---------- MATERIAL TO PROCESS
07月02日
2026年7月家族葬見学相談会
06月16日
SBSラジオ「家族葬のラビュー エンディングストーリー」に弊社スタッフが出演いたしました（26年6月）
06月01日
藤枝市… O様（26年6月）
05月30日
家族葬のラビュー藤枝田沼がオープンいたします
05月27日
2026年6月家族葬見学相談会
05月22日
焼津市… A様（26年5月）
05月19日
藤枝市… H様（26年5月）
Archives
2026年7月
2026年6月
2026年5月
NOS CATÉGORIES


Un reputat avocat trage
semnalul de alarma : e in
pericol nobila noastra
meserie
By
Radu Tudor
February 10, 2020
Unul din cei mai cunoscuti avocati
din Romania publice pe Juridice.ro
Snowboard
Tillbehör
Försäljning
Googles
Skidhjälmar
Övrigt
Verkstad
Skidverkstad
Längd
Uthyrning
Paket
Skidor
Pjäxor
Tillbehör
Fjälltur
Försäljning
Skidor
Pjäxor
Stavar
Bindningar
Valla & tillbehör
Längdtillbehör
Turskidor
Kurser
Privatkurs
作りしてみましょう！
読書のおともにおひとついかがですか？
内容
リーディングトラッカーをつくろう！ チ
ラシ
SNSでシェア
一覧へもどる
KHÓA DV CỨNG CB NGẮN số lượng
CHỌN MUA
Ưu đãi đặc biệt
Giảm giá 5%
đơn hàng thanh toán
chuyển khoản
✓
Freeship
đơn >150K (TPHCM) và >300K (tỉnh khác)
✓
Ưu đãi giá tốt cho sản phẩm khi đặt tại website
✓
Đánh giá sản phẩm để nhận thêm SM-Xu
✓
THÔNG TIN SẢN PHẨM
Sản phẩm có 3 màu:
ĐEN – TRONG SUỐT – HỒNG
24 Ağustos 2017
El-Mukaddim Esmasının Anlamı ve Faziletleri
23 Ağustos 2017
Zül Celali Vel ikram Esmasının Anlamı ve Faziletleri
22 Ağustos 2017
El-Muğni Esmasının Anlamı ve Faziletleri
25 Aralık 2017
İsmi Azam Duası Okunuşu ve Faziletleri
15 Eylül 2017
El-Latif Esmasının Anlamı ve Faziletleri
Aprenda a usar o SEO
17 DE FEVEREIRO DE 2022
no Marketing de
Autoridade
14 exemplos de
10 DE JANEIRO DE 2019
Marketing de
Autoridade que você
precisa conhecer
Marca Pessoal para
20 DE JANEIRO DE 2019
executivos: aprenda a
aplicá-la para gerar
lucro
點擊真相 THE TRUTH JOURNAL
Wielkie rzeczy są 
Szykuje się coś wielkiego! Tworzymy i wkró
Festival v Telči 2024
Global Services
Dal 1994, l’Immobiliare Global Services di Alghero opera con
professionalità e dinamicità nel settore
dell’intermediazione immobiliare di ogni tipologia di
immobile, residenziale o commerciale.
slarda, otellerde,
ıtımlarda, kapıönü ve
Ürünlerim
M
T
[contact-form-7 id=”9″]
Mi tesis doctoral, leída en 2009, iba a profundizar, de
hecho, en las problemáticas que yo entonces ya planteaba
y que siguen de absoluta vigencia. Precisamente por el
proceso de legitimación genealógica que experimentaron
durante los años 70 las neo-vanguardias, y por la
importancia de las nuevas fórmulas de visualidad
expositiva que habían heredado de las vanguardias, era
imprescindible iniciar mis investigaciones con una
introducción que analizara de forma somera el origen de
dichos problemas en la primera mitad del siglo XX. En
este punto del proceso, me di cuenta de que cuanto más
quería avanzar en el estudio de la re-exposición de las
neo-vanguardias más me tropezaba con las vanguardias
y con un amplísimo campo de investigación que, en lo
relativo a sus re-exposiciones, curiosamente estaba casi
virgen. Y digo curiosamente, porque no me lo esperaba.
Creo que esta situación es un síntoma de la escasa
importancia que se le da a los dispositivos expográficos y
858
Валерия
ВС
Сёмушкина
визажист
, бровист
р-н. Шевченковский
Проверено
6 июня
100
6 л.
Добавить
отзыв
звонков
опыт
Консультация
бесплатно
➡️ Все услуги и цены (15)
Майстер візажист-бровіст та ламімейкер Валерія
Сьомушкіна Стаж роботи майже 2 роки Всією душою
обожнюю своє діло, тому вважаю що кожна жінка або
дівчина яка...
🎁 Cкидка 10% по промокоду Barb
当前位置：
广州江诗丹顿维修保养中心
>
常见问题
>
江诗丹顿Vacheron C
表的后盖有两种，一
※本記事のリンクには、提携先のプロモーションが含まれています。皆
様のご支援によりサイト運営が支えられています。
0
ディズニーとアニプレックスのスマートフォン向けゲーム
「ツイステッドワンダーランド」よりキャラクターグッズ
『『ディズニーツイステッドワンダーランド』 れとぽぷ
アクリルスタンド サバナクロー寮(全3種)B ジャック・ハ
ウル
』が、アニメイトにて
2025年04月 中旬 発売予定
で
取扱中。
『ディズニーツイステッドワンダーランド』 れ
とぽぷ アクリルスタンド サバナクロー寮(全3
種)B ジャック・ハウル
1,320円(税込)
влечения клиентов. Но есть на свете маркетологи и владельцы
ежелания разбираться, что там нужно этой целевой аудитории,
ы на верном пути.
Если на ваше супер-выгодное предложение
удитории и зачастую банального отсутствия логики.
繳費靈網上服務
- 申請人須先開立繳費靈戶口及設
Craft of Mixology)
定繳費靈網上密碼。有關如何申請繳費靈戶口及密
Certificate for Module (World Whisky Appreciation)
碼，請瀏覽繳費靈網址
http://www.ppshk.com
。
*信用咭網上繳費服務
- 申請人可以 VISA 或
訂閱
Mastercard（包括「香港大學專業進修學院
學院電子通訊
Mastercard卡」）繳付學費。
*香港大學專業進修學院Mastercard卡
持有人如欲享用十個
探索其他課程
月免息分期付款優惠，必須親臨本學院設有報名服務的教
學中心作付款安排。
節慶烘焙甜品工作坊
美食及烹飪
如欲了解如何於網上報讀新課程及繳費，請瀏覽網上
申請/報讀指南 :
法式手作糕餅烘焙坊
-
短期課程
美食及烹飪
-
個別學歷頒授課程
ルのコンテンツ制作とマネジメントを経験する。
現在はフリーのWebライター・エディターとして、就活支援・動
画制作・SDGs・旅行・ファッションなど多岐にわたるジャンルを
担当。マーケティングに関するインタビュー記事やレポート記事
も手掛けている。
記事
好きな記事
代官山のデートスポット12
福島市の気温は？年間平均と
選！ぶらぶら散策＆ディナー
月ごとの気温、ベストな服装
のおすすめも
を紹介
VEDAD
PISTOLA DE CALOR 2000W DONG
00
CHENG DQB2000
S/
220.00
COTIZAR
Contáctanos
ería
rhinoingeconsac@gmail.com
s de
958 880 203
--------------------
Please quote all of the data above line for line, keeping every character, line break, and language as it appears.

07月02日
2026年7月家族葬見学相談会
06月16日
SBSラジオ「家族葬のラビュー エンディングストーリー」に弊社スタッフが出演いたしました（26年6月）
06月01日
藤枝市… O様（26年6月）
05月30日
家族葬のラビュー藤枝田沼がオープンいたします
05月27日
2026年6月家族葬見学相談会
05月22日
焼津市… A様（26年5月）
05月19日
藤枝市… H様（26年5月）
Archives
2026年7月
2026年6月
2026年5月
NOS CATÉGORIES


Un reputat avocat trage
semnalul de alarma : e in
pericol nobila noastra
meserie
By
Radu Tudor
February 10, 2020
Unul din cei mai cunoscuti avocati
din Romania publice pe Juridice.ro
Snowboard
Tillbehör
Försäljning
Googles
Skidhjälmar
Övrigt
Verkstad
Skidverkstad
Längd
Uthyrning
Paket
Skidor
Pjäxor
Tillbehör
Fjälltur
Försäljning
Skidor
Pjäxor
Stavar
Bindningar
Valla & tillbehör
Längdtillbehör
Turskidor
Kurser
Privatkurs
作りしてみましょう！
読書のおともにおひとついかがですか？
内容
リーディングトラッカーをつくろう！ チ
ラシ
SNSでシェア
一覧へもどる
KHÓA DV CỨNG CB NGẮN số lượng
CHỌN MUA
Ưu đãi đặc biệt
Giảm giá 5%
đơn hàng thanh toán
chuyển khoản
✓
Freeship
đơn >150K (TPHCM) và >300K (tỉnh khác)
✓
Ưu đãi giá tốt cho sản phẩm khi đặt tại website
✓
Đánh giá sản phẩm để nhận thêm SM-Xu
✓
THÔNG TIN SẢN PHẨM
Sản phẩm có 3 màu:
ĐEN – TRONG SUỐT – HỒNG
24 Ağustos 2017
El-Mukaddim Esmasının Anlamı ve Faziletleri
23 Ağustos 2017
Zül Celali Vel ikram Esmasının Anlamı ve Faziletleri
22 Ağustos 2017
El-Muğni Esmasının Anlamı ve Faziletleri
25 Aralık 2017
İsmi Azam Duası Okunuşu ve Faziletleri
15 Eylül 2017
El-Latif Esmasının Anlamı ve Faziletleri
Aprenda a usar o SEO
17 DE FEVEREIRO DE 2022
no Marketing de
Autoridade
14 exemplos de
10 DE JANEIRO DE 2019
Marketing de
Autoridade que você
precisa conhecer
Marca Pessoal para
20 DE JANEIRO DE 2019
executivos: aprenda a
aplicá-la para gerar
lucro
點擊真相 THE TRUTH JOURNAL
Wielkie rzeczy są 
Szykuje się coś wielkiego! Tworzymy i wkró
Festival v Telči 2024
Global Services
Dal 1994, l’Immobiliare Global Services di Alghero opera con
professionalità e dinamicità nel settore
dell’intermediazione immobiliare di ogni tipologia di
immobile, residenziale o commerciale.
slarda, otellerde,
ıtımlarda, kapıönü ve
Ürünlerim
M
T
[contact-form-7 id=”9″]
Mi tesis doctoral, leída en 2009, iba a profundizar, de
hecho, en las problemáticas que yo entonces ya planteaba
y que siguen de absoluta vigencia. Precisamente por el
proceso de legitimación genealógica que experimentaron
durante los años 70 las neo-vanguardias, y por la
importancia de las nuevas fórmulas de visualidad
expositiva que habían heredado de las vanguardias, era
imprescindible iniciar mis investigaciones con una
introducción que analizara de forma somera el origen de
dichos problemas en la primera mitad del siglo XX. En
este punto del proceso, me di cuenta de que cuanto más
quería avanzar en el estudio de la re-exposición de las
neo-vanguardias más me tropezaba con las vanguardias
y con un amplísimo campo de investigación que, en lo
relativo a sus re-exposiciones, curiosamente estaba casi
virgen. Y digo curiosamente, porque no me lo esperaba.
Creo que esta situación es un síntoma de la escasa
importancia que se le da a los dispositivos expográficos y
858
Валерия
ВС
Сёмушкина
визажист
, бровист
р-н. Шевченковский
Проверено
6 июня
100
6 л.
Добавить
отзыв
звонков
опыт
Консультация
бесплатно
➡️ Все услуги и цены (15)
Майстер візажист-бровіст та ламімейкер Валерія
Сьомушкіна Стаж роботи майже 2 роки Всією душою
обожнюю своє діло, тому вважаю що кожна жінка або
дівчина яка...
🎁 Cкидка 10% по промокоду Barb
当前位置：
广州江诗丹顿维修保养中心
>
常见问题
>
江诗丹顿Vacheron C
表的后盖有两种，一
※本記事のリンクには、提携先のプロモーションが含まれています。皆
様のご支援によりサイト運営が支えられています。
0
ディズニーとアニプレックスのスマートフォン向けゲーム
「ツイステッドワンダーランド」よりキャラクターグッズ
『『ディズニーツイステッドワンダーランド』 れとぽぷ
アクリルスタンド サバナクロー寮(全3種)B ジャック・ハ
ウル
』が、アニメイトにて
2025年04月 中旬 発売予定
で
取扱中。
『ディズニーツイステッドワンダーランド』 れ
とぽぷ アクリルスタンド サバナクロー寮(全3
種)B ジャック・ハウル
1,320円(税込)
влечения клиентов. Но есть на свете маркетологи и владельцы
ежелания разбираться, что там нужно этой целевой аудитории,
ы на верном пути.
Если на ваше супер-выгодное предложение
удитории и зачастую банального отсутствия логики.
繳費靈網上服務
- 申請人須先開立繳費靈戶口及設
Craft of Mixology)
定繳費靈網上密碼。有關如何申請繳費靈戶口及密
Certificate for Module (World Whisky Appreciation)
碼，請瀏覽繳費靈網址
http://www.ppshk.com
。
*信用咭網上繳費服務
- 申請人可以 VISA 或
訂閱
Mastercard（包括「香港大學專業進修學院
學院電子通訊
Mastercard卡」）繳付學費。
*香港大學專業進修學院Mastercard卡
持有人如欲享用十個
探索其他課程
月免息分期付款優惠，必須親臨本學院設有報名服務的教
學中心作付款安排。
節慶烘焙甜品工作坊
美食及烹飪
如欲了解如何於網上報讀新課程及繳費，請瀏覽網上
申請/報讀指南 :
法式手作糕餅烘焙坊
-
短期課程
美食及烹飪
-
個別學歷頒授課程
ルのコンテンツ制作とマネジメントを経験する。
現在はフリーのWebライター・エディターとして、就活支援・動
画制作・SDGs・旅行・ファッションなど多岐にわたるジャンルを
担当。マーケティングに関するインタビュー記事やレポート記事
も手掛けている。
記事
好きな記事
代官山のデートスポット12
福島市の気温は？年間平均と
選！ぶらぶら散策＆ディナー
月ごとの気温、ベストな服装
のおすすめも
を紹介
VEDAD
PISTOLA DE CALOR 2000W DONG
00
CHENG DQB2000
S/
220.00
COTIZAR
Contáctanos
ería
rhinoingeconsac@gmail.com
s de
958 880 203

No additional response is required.